WHAT THE EXERCISE ASKS –
Check each line of the listing below for "Terdekat" and state how many lines contain it, with no other words.

════════════════════

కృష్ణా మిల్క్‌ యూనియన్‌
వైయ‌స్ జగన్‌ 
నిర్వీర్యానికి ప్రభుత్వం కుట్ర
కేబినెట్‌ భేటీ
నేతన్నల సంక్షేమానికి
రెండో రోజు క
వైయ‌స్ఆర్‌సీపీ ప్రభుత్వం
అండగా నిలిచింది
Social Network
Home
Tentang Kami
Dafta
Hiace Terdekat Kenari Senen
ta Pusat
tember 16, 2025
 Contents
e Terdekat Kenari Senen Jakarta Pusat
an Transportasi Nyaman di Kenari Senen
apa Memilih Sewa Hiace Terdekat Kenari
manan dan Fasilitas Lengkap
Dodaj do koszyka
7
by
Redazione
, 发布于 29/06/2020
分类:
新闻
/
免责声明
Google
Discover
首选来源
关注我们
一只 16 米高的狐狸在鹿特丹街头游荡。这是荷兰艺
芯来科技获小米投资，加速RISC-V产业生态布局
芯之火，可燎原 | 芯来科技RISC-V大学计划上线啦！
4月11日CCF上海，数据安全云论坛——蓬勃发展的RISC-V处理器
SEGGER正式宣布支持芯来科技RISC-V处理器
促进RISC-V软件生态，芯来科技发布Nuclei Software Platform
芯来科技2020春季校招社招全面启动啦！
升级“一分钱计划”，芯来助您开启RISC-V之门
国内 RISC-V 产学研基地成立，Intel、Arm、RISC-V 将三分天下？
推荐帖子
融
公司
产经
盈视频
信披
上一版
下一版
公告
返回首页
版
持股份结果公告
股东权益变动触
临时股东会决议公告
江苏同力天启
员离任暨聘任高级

════════════════════

SOLUTION BELOW –
3